In the game, after 16.Qe5 Rg8 17.Rb1, I opted for 17…Bg7 because I was afraid of a specific line after the more normal 17…Bd6: 18.Qe4 Qc7 19.d4 Kd7 (the natural square to connect the Rooks) 20.Qf3 f5 21.Qh3 Rg7 22.Bh6 Rf7 23.Ke2, and I thought my position was not good at all, which is probably not true.
After a few other twists and turns, the game ended in a draw on the 31st move, putting a definitive end to my remontada…

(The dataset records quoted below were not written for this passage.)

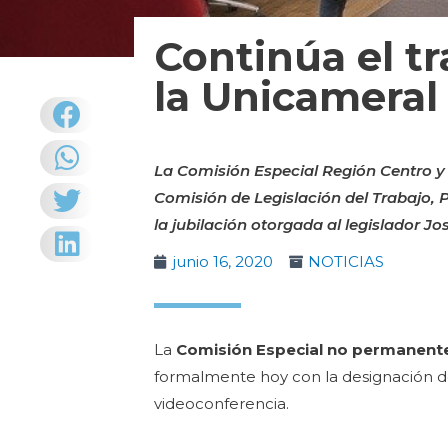
Continúa el t
la Unicameral
La Comisión Especial Región Centro y
Comisión de Legislación del Trabajo, P
la jubilación otorgada al legislador Jo
junio 16, 2020
NOTICIAS
La
Comisión Especial no permanente
formalmente hoy con la designación d
videoconferencia.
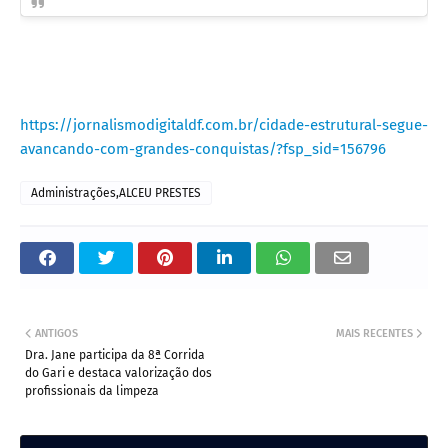
https://jornalismodigitaldf.com.br/cidade-estrutural-segue-
avancando-com-grandes-conquistas/?fsp_sid=156796
Administrações,ALCEU PRESTES
ANTIGOS
MAIS RECENTES
Dra. Jane participa da 8ª Corrida
do Gari e destaca valorização dos
profissionais da limpeza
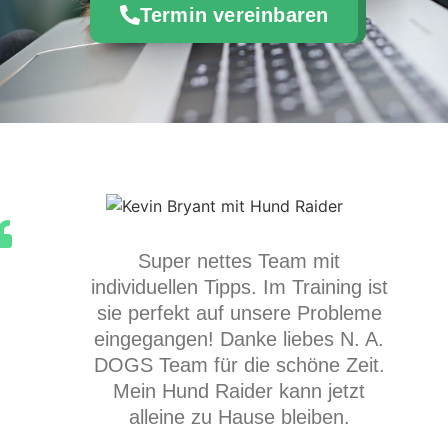
Termin vereinbaren
Super nettes Team mit
individuellen Tipps. Im Training ist
sie perfekt auf unsere Probleme
eingegangen! Danke liebes N. A.
DOGS Team für die schöne Zeit.
Mein Hund Raider kann jetzt
alleine zu Hause bleiben.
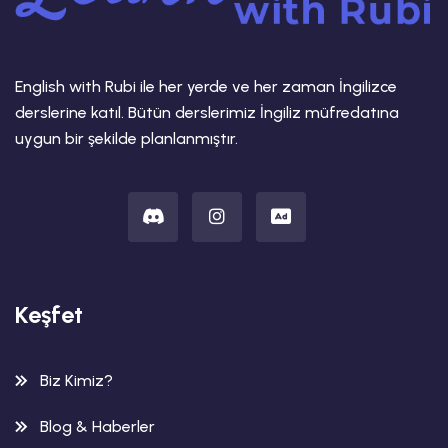
English with Rubi ile her yerde ve her zaman İngilizce
derslerine katıl. Bütün derslerimiz İngiliz müfredatına
uygun bir şekilde planlanmıştır.
Keşfet
Biz Kimiz?
Blog & Haberler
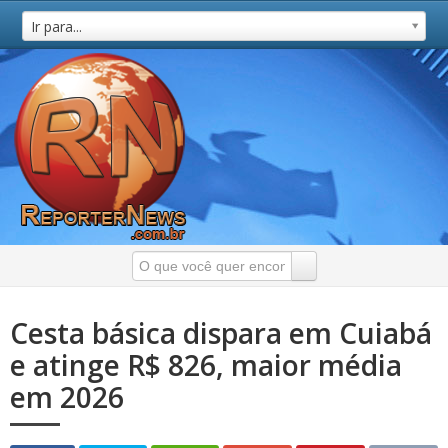
Ir para...
Cesta básica dispara em Cuiabá
e atinge R$ 826, maior média
em 2026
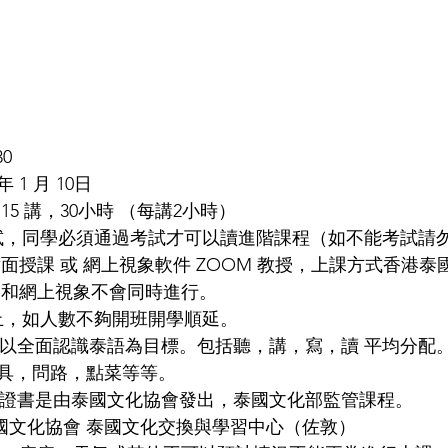
0 
1 月 10日 
/共 15 講，30小時 （每講2小時） 
試，同學必須通過考試才可以讀進階課程（如不能考試請
面對面授課 或 網上視象軟件 ZOOM 教授，上課方式香港
授和網上視象不會同時進行。 
止，如人數不夠開班開學順延。 
內容以全面認識泰語為目標。包括聽，講，寫，讀 平均分配
具，問路，點菜等等。
 *證書是由泰國文化協會發出，泰國文化部監管課程。 
國文化協會 泰國文化交換與學習中心（佐敦）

Of course, I’m disappointed with the result, but frankly, I felt I hadn’t been able to defend my chances to the full by not being 100% physically. The good news is that I don’t have time to lament, as the American tour begins on November 14, with the last two tournaments of the Grand Chess Tour 2023 (St-Louis Rapid & Blitz, then Sinquefield Cup), followed a few days later by the Champions Chess Tour Finals in Toronto.
I arrived in New York on November 8, and had a few days to do several exhibitions in Manhattan and Connecticut, which also allowed me to acclimatize to the time difference before arriving in St. Louis.
As soon as he realized that his arrival in the United States preceded by a few hours the first game of the San Antonio Spurs and their new French star Victor Wembanamya in New York, Maxime immediately booked his ticket for this NBA evening at Madison Square Garden. A fan of many sports, he never misses the opportunity, whenever it arises and his schedule allows, to attend a sporting event taking place wherever chess destiny has taken him!